This article will discuss the characteristics of motorcycles in everyday traffic situations. Automobile drivers, also known as Cagers, need to be aware that a motorcyclist will often slow down their motorcycle by downshifting or by simply rolling off the throttle. What this means is that the brake light is not activated. Given this knowledge, we advise that motorists allow more following distance to give motorcyclists and yourself more room to maneuver. Common sense also dictates that you predict a motorcyclist may slow down at intersections without visual warning.

Motorcyclists use both their turn signals and hand motions to announce a lane change or turn. Some motorcyclist forgets to cancel their turn signals. Although newer models have built in self-canceling turn signals, some beginners and experts may still forget to cancel their signal. So, make sure a motorcycle’s signal is valid.

A motorcyclist will often adjust their position within their lane. This is mainly for better visibility, to avoid debris, and to minimize affects of weather and other vehicles.

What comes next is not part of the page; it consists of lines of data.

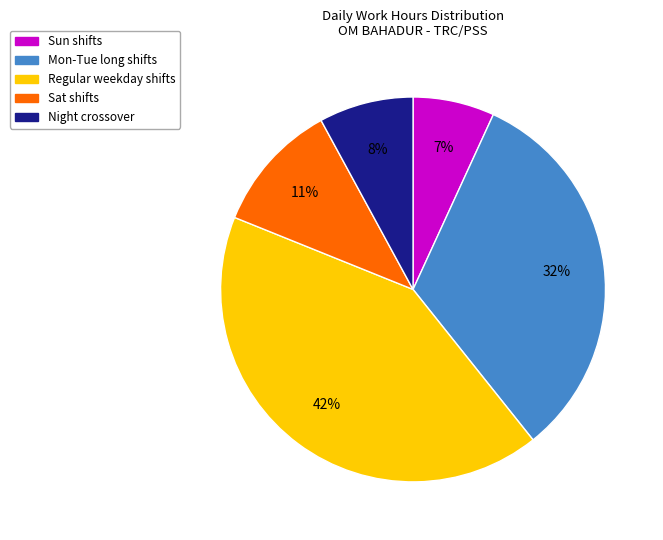

To the nearest percent, what is the average slice percentage?

20%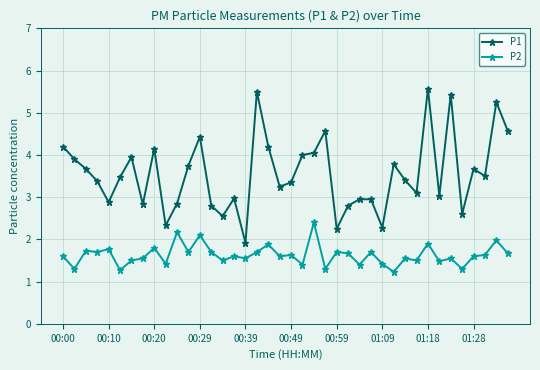

How many lines are shown in the chart?

2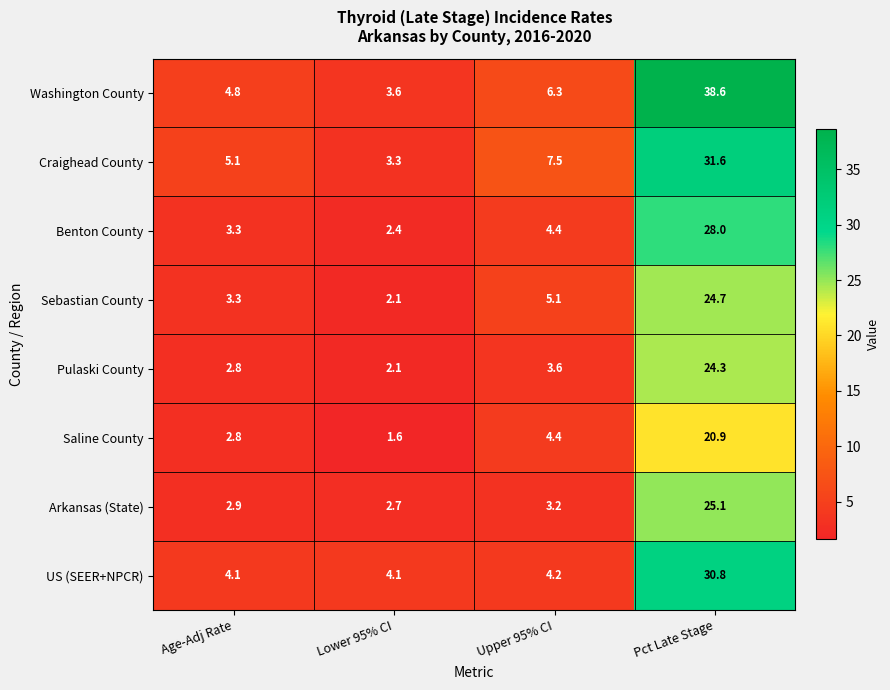

At which category is the sum across all series the highest?

Pct Late Stage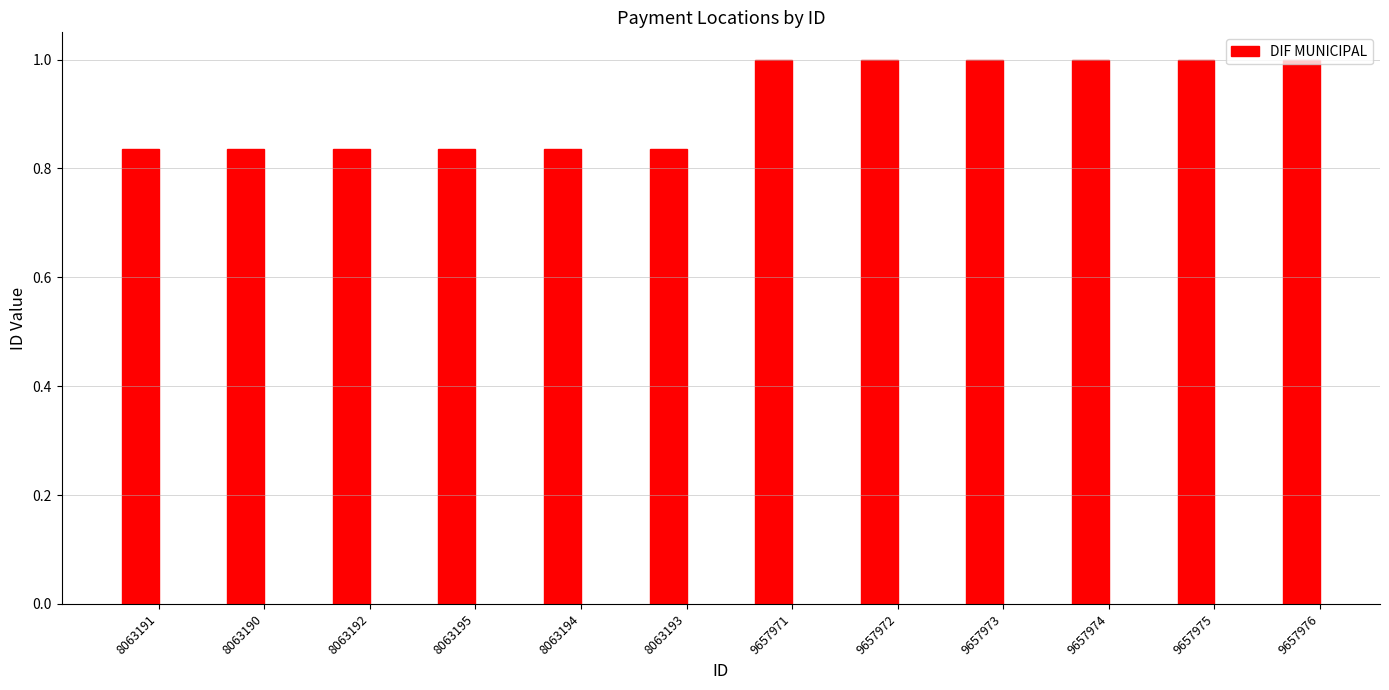

What is the maximum value shown in the chart?

1.0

This behavior should not be interpreted as reckless driving. If anything, it will help you, the Cager, be aware of the motorcyclist.

Since a motorcycle is obviously smaller in size than an automobile, although the rider may be quite large, please be aware that because of its small size a motorcycle may seem to moving faster than it actually is. Also because of this small size, a motorcycle may look farther away than it is. When checking traffic to turn at an intersection, always predict that a motorcycle is closer than it looks. A car pulling left in front of an oncoming motorcyclist causes the number one motorcycle and automobile accident. Please do not do this; it tends to ruin everyone’s day.

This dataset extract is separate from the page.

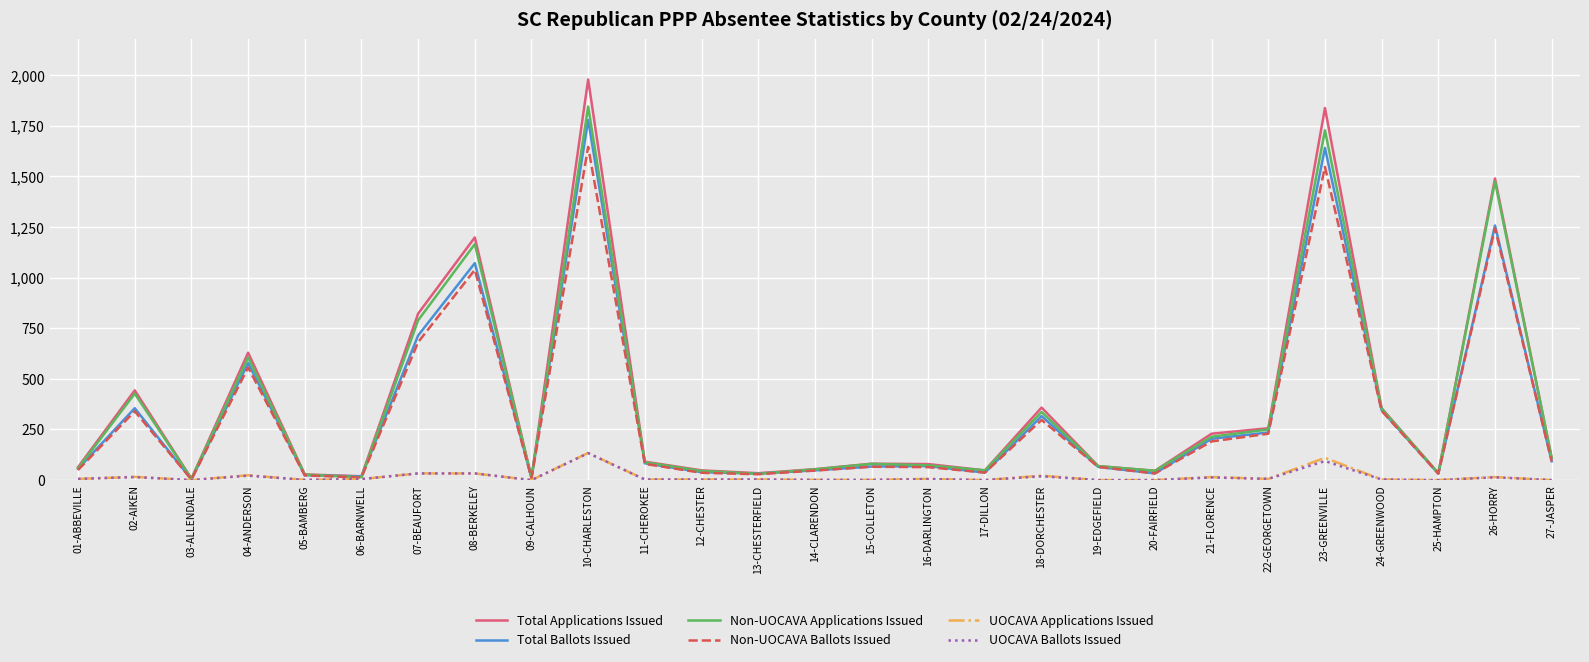

What is the maximum value shown in the chart?

1978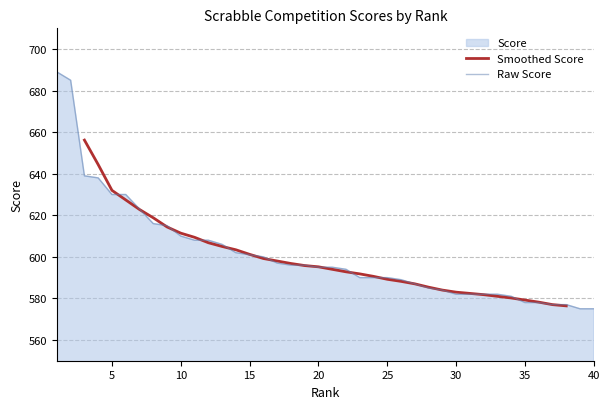

True or false: there are more than 0 points higher than both neighbors.

False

A motorcycle’s stopping distance is almost the same as for a car, but road conditions and rider skill level may affect stopping distance. As always, allow for more following distance when behind a motorcycle.

When a motorcyclist is carrying a passenger, this will complicate all of the motorcyclists riding responsibilities. Stopping distance, motorcycle handling, maneuverability and balance are all affected by the passenger. When you see two on a motorcycle, give the motorcyclist plenty of room.

Keeping a safe following distance when following motorcyclists cannot be stressed enough. From the motorcyclist ability to slow with using the brake, to having a passenger, to having smaller mirrors making it harder to judge the distance of the car following them. We strongly recommend keeping a three or four second following distance and space cushion when following a motorcyclist.

As the weather turns warmer, start to look for motorcyclists, especially when checking traffic at intersections. There are a lot more trucks and cars than motorcycles on the highways. Many motorcyclists do not recognize a motorcycle. They often choose to ignore it. Whether unintentionally or through stupidity because the Cager is busy applying their makeup or talking on their cell phone while drinking their Starbucks coffee all while trying to drive. Please stop and be a responsible citizen and drive your car when you are moving. There will be plenty of time later in the day to use your cell and drink your coffee. Hopefully these tips will keep me alive by making you more aware of the characteristics of a motorcycle in traffic.

Finally, do not think of a motorcycle as a machine; we motorcyclists are people so treat us with the respect with which we are due.